Poco più di un italiano su dieci dialoga con il chatbot. Tra la conversazione con il chatbot e quella con un essere umano, gli italiani non hanno dubbi: solo il 13% sceglie la prima opzione e la percentuale diminuisce con l’avanzare dell’età degli interpellati, raggiungendo l’8% tra gli over 55. La necessità di avere un dialogo con una persona in carne e ossa è anche la motivazione principale di chi non usa i chatbot, soprattutto tra gli utenti senior (45%).

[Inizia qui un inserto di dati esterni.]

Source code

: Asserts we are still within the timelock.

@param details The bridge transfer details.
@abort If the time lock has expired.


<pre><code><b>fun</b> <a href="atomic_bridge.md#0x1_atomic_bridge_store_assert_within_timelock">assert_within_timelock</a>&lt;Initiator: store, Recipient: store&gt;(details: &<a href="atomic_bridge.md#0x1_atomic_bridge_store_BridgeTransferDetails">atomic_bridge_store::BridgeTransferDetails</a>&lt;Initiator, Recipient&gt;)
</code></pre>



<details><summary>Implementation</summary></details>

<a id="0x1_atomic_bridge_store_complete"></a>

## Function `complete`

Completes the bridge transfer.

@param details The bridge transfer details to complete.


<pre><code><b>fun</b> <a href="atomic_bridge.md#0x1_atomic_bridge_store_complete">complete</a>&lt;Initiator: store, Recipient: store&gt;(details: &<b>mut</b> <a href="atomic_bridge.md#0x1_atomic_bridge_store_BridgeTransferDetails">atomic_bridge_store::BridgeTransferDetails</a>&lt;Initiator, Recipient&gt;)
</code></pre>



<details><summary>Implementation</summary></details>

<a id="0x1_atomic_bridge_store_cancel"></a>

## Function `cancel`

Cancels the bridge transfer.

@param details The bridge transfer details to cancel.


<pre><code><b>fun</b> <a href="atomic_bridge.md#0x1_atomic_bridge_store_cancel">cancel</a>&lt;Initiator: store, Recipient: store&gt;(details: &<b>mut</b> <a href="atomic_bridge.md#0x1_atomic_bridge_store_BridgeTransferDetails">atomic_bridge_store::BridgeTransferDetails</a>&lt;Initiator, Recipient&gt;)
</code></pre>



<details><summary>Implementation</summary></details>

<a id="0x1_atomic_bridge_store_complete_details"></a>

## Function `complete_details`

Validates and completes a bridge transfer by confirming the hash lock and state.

Chatbot assenti o solo per l’assistenza tecnica. Il 30% di chi non ha mai usato un chatbot ammette di non averlo fatto poiché assente o introvabile sui siti dei brand visitati. A oggi, le aziende con cui gli intervistati dichiarano di aver conversato tramite chatbot sono soprattutto operatori di telefonia e Internet (53%), fornitori di energia (29%), marchi di elettronica e tecnologia (28%), servizi assicurativi e bancari (25%): i chatbot di vecchia generazione sembrano quindi in grado di fornire assistenza tecnica, ma restano carenti in affiancamento al cliente nella pre vendita e nella post vendita. Anche la capacità di risoluzione dei problemi è parziale: solo nel 24% è sempre in grado di trovare una soluzione, aprendo quindi una strada di miglioramento con le nuove soluzioni di AI conversazionale.

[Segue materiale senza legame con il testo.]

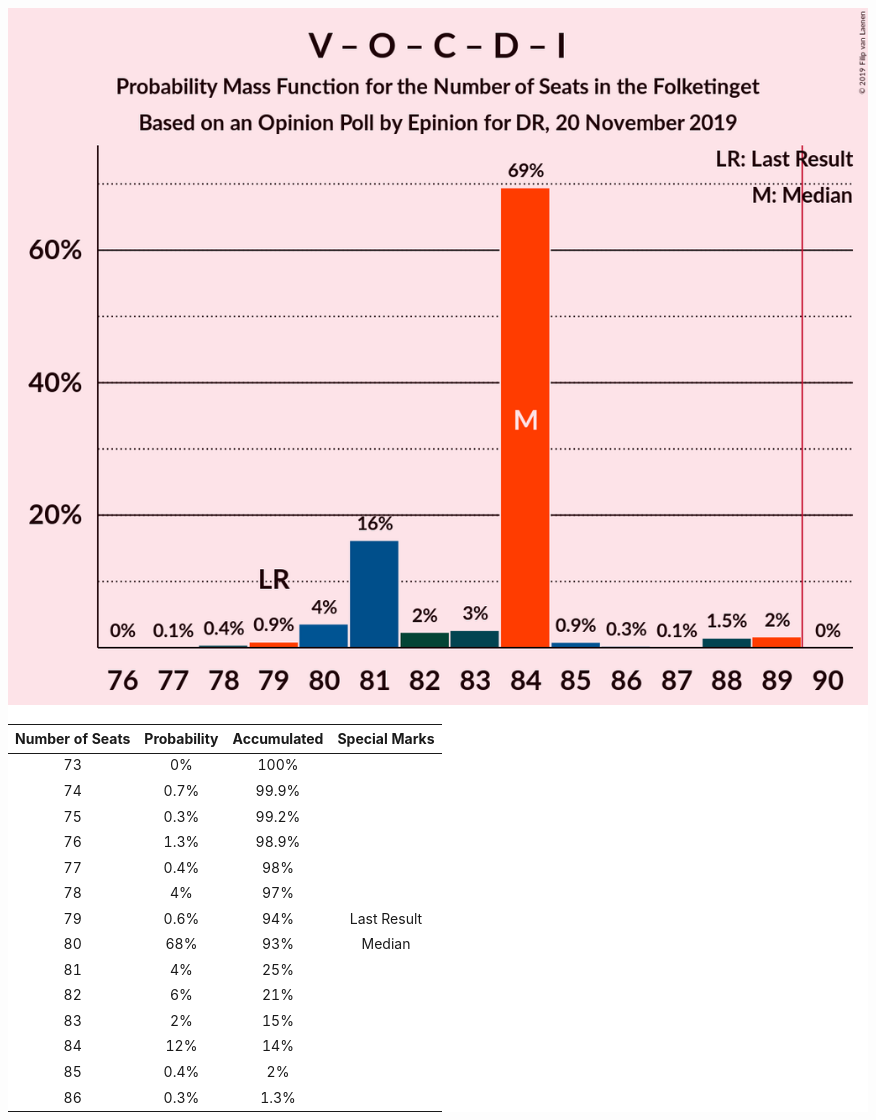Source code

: ![Graph with seats probability mass function not yet produced](2019-11-20-Epinion-coalitions-seats-pmf-v–o–c–d–i.png "Seats Probability Mass Function")

| Number of Seats | Probability | Accumulated | Special Marks |
|:---------------:|:-----------:|:-----------:|:-------------:|
| 73 | 0% | 100% |  |
| 74 | 0.7% | 99.9% |  |
| 75 | 0.3% | 99.2% |  |
| 76 | 1.3% | 98.9% |  |
| 77 | 0.4% | 98% |  |
| 78 | 4% | 97% |  |
| 79 | 0.6% | 94% | Last Result |
| 80 | 68% | 93% | Median |
| 81 | 4% | 25% |  |
| 82 | 6% | 21% |  |
| 83 | 2% | 15% |  |
| 84 | 12% | 14% |  |
| 85 | 0.4% | 2% |  |
| 86 | 0.3% | 1.3% |  |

I chatbot del futuro. Gli elementi che i consumatori vorrebbero trovare più spesso nei chatbot del futuro sono precisione (50%), empatia (26%) e rapidità nella risposta (20%). Il fattore velocità è anche identificato dalla maggioranza degli utenti (47%) come principale punto di forza del chatbot nel risolvere un problema, elemento determinante soprattutto per i giovani (55%). Se, infatti, anche per questi ultimi lo strumento più utilizzato per dialogare con le aziende resta l’e-mail (77%), tra gli under 24 la preferenza nei confronti dei chatbot è superiore al contatto telefonico: 58% contro 50%. Il 29% degli utenti under 24 afferma che, quando presente, il chatbot ha risolto “sempre” il loro problema o risposto alla richiesta, mentre il 54% dichiara “qualche volta”.

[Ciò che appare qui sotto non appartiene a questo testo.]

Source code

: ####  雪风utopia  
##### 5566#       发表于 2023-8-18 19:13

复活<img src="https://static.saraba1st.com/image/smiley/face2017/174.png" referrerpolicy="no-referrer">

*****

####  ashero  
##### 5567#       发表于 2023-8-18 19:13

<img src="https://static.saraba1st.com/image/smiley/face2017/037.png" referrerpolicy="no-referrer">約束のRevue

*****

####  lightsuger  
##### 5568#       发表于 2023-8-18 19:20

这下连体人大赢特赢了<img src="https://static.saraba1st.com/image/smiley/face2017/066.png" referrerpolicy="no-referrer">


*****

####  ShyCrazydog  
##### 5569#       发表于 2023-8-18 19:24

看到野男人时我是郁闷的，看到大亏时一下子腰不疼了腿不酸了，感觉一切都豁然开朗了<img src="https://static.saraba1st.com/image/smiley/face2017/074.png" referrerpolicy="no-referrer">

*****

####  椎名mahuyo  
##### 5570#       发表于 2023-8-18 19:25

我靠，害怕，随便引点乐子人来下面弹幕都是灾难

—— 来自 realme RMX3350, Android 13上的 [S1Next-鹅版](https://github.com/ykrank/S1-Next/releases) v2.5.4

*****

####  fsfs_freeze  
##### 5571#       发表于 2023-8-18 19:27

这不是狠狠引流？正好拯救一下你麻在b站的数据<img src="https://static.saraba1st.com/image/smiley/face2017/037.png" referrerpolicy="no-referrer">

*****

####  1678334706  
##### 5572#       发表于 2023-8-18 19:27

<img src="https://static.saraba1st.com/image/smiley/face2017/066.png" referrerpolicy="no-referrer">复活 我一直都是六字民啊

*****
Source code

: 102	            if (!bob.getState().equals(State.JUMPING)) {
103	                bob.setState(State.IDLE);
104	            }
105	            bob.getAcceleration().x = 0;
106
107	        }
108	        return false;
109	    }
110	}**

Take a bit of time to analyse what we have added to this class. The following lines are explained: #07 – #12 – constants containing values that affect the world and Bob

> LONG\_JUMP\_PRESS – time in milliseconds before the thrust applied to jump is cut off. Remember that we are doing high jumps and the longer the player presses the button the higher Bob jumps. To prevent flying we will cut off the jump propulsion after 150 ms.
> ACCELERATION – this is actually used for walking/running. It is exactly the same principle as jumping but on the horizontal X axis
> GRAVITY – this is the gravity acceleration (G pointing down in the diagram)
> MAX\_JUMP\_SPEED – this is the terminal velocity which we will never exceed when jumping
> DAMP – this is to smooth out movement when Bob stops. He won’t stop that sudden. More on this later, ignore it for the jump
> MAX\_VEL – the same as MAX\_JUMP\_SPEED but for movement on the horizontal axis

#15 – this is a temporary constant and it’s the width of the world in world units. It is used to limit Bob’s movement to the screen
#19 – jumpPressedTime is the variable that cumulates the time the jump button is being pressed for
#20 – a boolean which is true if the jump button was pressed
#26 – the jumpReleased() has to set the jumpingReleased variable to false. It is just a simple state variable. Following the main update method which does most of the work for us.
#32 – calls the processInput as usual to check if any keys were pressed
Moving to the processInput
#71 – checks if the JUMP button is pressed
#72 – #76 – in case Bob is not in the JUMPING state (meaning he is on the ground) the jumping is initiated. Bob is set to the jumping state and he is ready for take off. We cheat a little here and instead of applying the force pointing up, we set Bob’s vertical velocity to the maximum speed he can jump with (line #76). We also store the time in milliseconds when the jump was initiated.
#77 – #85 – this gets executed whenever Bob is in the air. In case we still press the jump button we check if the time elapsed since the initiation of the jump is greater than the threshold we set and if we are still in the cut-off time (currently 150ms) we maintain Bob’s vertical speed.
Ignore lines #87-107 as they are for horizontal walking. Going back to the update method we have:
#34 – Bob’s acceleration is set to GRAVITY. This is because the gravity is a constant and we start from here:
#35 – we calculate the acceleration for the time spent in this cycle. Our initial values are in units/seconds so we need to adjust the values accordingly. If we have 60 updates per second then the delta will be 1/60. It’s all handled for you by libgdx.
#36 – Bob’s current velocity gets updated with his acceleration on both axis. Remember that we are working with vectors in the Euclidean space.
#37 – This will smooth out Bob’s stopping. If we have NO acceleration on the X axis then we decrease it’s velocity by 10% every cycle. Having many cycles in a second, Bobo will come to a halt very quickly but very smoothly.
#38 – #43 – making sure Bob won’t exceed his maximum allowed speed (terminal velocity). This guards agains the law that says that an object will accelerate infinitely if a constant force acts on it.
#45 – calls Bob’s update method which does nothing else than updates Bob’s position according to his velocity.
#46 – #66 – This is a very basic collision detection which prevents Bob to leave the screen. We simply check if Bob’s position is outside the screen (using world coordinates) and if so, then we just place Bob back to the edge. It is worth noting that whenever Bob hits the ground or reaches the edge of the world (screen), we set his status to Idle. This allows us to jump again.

AI e ChatGPT: una spinta all’utilizzo dei chatbot in Italia per le nuove generazioni. Dallo studio emerge che, in generale, gli italiani hanno una percezione decisamente buona dell’intelligenza artificiale: il 74% dichiara di averne una visione positiva (voti 6-7) o molto positiva (voti 8-10). A guardare con ottimismo all’AI sono soprattutto i giovani: il 56% ne ha opinione molto positiva, per il 64% porterà a un progresso nella società. Anche rispetto all’utilizzo di ChatGPT le nuove generazioni guidano il trend: il 73% degli under 24 lo conosce e il 59% lo ha utilizzato (solo fra gli studenti il 46%), motivato da divertimento e curiosità. Guardando a come ChatGPT influenza la percezione dei chatbot, dallo studio emerge che questa migliora con il diminuire dell’età dei rispondenti: ha convinto, infatti, il 24% degli over 55, il 37% di chi ha età compresa tra 35 e 44 anni, il 55% degli under 24. Sul futuro di ChatGPT, invece, gli italiani sembrano ricompattarsi: per il 51% dei rispondenti è una tecnologia destinata a essere sempre più utilizzata in futuro.